Towards the end of All About the Story: News, Power, Politics, and the Washington Post, the new memoir by former Washington Post executive editor Len Downie, there is an irony so huge that only a journalist could miss it. Mere pages after Downie cites that awful, nonsensical cliche that “journalism’s job is to comfort the afflicted and afflict the comfortable,” he relates being forced to retire. It’s January 2008, and Downie is summoned to publisher Bo Jones’s office and informed it is time for him to go. Downie doesn’t take the news well. “I became numb as he discussed the details…I was determined not to show how shocked I was. I did not argue or ask questions.” After retreating from Jones’s office, Downie called his wife: “Something big, something life-changing has just happened,” he said.

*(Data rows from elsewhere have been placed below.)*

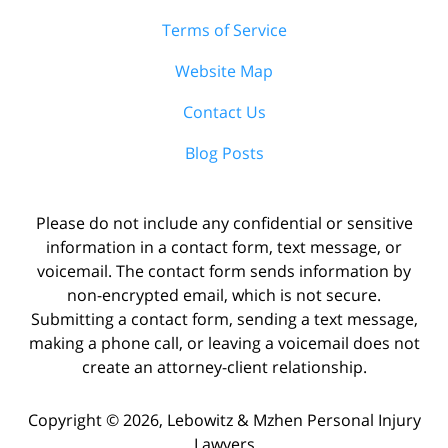
Terms of Service
Website Map
Contact Us
Blog Posts
Please do not include any confidential or sensitive
information in a contact form, text message, or
voicemail. The contact form sends information by
non-encrypted email, which is not secure.
Submitting a contact form, sending a text message,
making a phone call, or leaving a voicemail does not
create an attorney-client relationship.
Copyright ©
2026
,
Lebowitz & Mzhen Personal Injury
Lawyers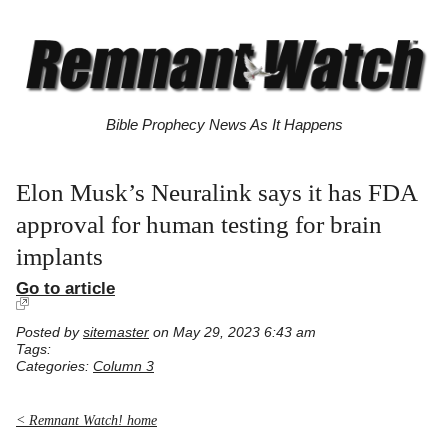
Bible Prophecy News As It Happens
Elon Musk’s Neuralink says it has FDA
approval for human testing for brain
implants
Go to article
Posted by
sitemaster
on May 29, 2023 6:43 am
Tags:
Categories:
Column 3
< Remnant Watch! home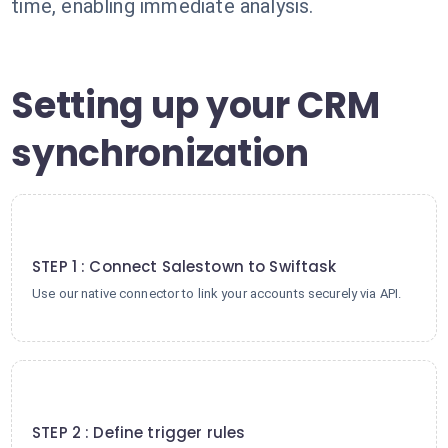
time, enabling immediate analysis.
Setting up your CRM
synchronization
1
STEP 1 : Connect Salestown to Swiftask
Use our native connector to link your accounts securely via API.
2
STEP 2 : Define trigger rules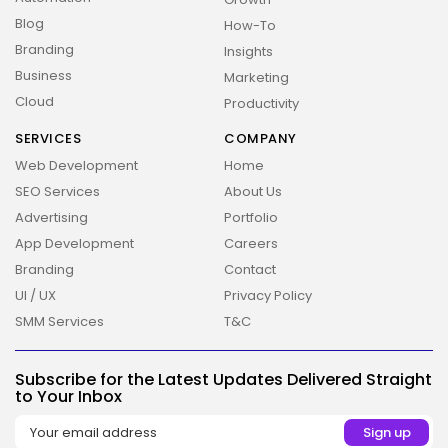
Blog
How-To
Branding
Insights
Business
Marketing
Cloud
Productivity
SERVICES
COMPANY
Web Development
Home
SEO Services
About Us
Advertising
Portfolio
App Development
Careers
Branding
Contact
UI / UX
Privacy Policy
SMM Services
T&C
Subscribe for the Latest Updates Delivered Straight
to Your Inbox
2026 Overbeta. All rights reserved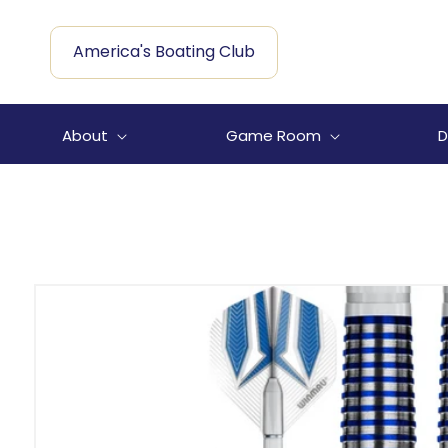
Skip to
content
America's Boating Club
About
Game Room
D
Skip to
product
information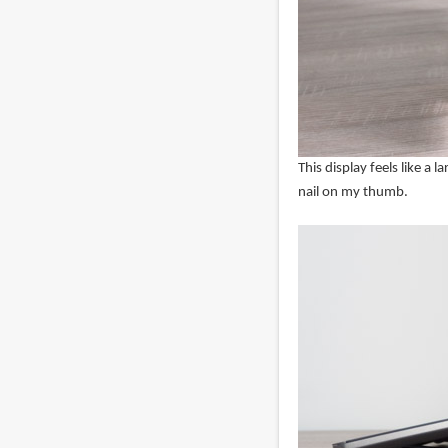
This display feels like a l
nail on my thumb.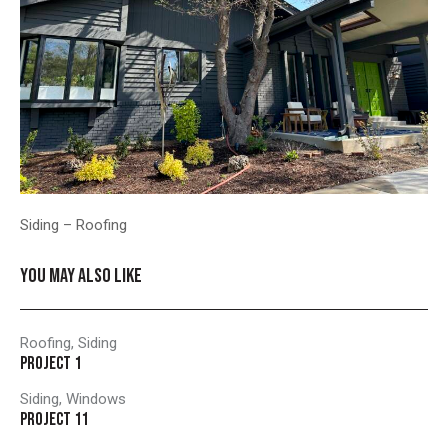
Siding – Roofing
YOU MAY ALSO LIKE
Roofing
,
Siding
PROJECT 1
Siding
,
Windows
PROJECT 11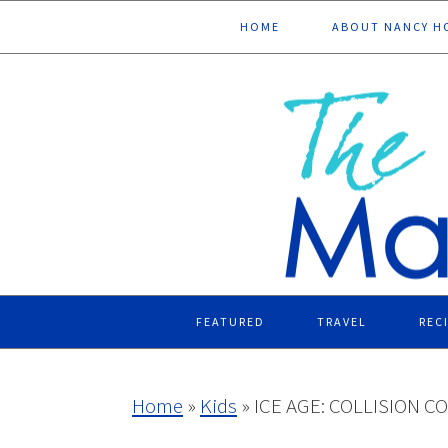
Skip
Skip
Skip
Skip
HOME
ABOUT NANCY H
to
to
to
to
primary
main
primary
footer
navigation
content
sidebar
FEATURED
TRAVEL
REC
Home
»
Kids
»
ICE AGE: COLLISION CO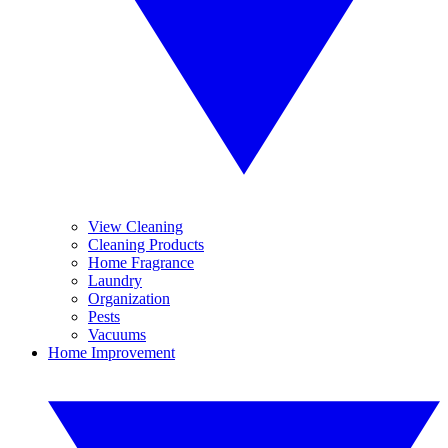
View Cleaning
Cleaning Products
Home Fragrance
Laundry
Organization
Pests
Vacuums
Home Improvement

It’s a great switchback: the man who wants to afflict the comfortable (why the comfortable should be attacked has never really been explained) was in fact one of the most comfortable—the rich top dog at one of the nation’s wealthiest and most elite media empires. He suddenly finds himself out of a job—afflicted, you might say, with unemployment (although his retirement perks ensured he would have a soft landing).
The reason for Downie’s sacking was the changing nature of journalism. By 2008 the digital revolution had drained advertising dollars, and the Post wanted younger, sharper staffers to handle the change. Soon the paper, which had been owned by the Graham family since 1933, would be sold. The Post was subsequently bought by Amazon’s Jeff Bezos in 2013. Since then, the paper, which has always been reliably liberal, has gone hard left, becoming sloppy, hysterical, and rawly radical. Donald Trump drove them insane.